EXTRAIT →
+++

A cela plusieurs explications comme l’indique, en préambule, Pierre Fabre, directeur départemental de la Direccte : « Depuis 2004, nous avons eu une succession de textes législatifs qui ont modifié en profondeur les règles de droit structurant le dialogue social. Ces règles, devenues complexes, posent le problème de leur appropriation par les employeurs et salariés. Par ailleurs, les syndicats sont toujours très peu représentés dans ces petites entreprises et l’on peut aussi se demander quelle est la réalité du droit d’accès des salariés à l’information économique, financière et sociale relative à leur entreprise ? ».

+++

DONNÉES FOURNIES →

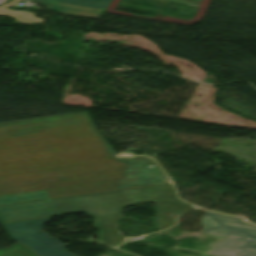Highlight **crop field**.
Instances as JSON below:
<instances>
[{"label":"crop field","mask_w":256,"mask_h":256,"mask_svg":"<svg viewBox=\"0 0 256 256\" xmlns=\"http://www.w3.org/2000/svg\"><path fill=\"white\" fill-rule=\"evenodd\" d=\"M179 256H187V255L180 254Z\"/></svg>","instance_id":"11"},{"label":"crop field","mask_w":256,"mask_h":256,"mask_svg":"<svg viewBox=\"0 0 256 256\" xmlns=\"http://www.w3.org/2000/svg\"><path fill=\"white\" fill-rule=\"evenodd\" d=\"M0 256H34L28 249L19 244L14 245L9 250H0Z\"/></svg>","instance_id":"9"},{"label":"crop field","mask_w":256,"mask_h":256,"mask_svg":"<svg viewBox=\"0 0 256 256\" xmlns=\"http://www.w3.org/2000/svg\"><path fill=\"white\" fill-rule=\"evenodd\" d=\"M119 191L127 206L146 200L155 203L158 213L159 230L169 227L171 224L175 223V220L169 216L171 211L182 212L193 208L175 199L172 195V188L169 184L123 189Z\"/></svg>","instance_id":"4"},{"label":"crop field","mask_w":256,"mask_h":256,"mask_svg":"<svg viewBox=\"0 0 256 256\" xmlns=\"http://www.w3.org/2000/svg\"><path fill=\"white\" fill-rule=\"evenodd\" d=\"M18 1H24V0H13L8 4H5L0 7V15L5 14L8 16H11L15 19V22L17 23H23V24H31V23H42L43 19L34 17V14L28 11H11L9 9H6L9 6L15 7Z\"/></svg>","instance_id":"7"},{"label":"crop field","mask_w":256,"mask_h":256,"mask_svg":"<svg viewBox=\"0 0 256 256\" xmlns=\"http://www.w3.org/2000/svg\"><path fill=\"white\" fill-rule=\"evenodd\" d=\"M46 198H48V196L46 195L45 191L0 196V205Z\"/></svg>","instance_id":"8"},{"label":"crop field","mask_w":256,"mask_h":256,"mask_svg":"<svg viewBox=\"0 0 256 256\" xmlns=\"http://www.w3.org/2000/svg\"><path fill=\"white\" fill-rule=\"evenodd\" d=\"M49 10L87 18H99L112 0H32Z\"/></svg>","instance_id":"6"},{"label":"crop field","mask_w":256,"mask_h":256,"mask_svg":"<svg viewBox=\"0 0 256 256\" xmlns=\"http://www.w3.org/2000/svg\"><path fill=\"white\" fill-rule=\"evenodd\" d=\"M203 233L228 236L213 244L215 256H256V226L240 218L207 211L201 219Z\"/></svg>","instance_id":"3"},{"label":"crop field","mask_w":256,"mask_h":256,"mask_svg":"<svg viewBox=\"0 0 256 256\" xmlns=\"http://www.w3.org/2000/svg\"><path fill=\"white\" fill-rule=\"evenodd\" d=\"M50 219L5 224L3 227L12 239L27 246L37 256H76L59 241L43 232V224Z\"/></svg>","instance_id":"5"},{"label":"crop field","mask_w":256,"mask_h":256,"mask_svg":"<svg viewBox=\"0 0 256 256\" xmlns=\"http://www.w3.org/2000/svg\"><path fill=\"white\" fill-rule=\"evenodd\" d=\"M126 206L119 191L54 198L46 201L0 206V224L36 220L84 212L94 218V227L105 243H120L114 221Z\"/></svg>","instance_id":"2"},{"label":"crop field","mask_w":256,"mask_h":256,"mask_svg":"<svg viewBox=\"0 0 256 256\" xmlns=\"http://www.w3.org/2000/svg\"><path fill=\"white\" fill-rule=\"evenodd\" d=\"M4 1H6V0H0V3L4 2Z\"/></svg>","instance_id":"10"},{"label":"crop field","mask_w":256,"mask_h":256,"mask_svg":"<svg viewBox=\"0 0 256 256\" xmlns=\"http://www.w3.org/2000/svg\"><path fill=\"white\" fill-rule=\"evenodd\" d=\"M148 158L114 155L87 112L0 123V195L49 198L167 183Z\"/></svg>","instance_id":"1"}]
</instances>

+++

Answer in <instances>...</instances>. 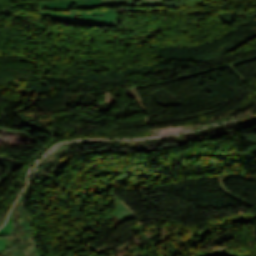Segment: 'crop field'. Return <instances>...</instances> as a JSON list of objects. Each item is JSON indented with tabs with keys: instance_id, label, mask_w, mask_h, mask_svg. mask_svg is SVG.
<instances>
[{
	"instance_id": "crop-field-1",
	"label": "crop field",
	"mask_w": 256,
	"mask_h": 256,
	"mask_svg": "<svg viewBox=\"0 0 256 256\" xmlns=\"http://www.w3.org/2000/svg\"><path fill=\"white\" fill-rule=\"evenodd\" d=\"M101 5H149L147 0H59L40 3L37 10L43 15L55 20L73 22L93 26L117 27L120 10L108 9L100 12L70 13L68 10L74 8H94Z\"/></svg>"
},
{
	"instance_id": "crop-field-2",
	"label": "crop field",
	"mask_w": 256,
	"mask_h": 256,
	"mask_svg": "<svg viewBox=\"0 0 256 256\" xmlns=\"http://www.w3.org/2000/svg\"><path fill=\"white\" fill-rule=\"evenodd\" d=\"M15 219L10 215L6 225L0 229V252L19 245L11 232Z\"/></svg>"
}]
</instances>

+++

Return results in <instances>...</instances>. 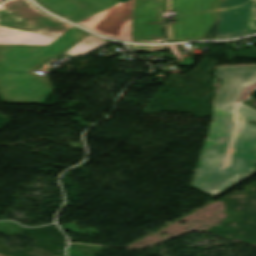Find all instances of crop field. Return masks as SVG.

+++

CONSIGNES →
1: D'après l'extrait, depuis quelle année une succession de textes législatifs a-t-elle modifié les règles du dialogue social ?
2: Dans l'extrait, quels sont tous les qualificatifs appliqués à l'information à laquelle les salariés ont droit d'accès ?
3: Traduisez en anglais cette phrase de l'extrait : « Ces règles, devenues complexes, posent le problème de leur appropriation par les employeurs et salariés. »
Appuyez-vous uniquement sur l'extrait pour répondre.

RÉPONSES PAR CONSIGNE →
1: Depuis 2004.

2:
- économique
- financière
- sociale

3: These rules, having become complex, raise the issue of their appropriation by employers and employees.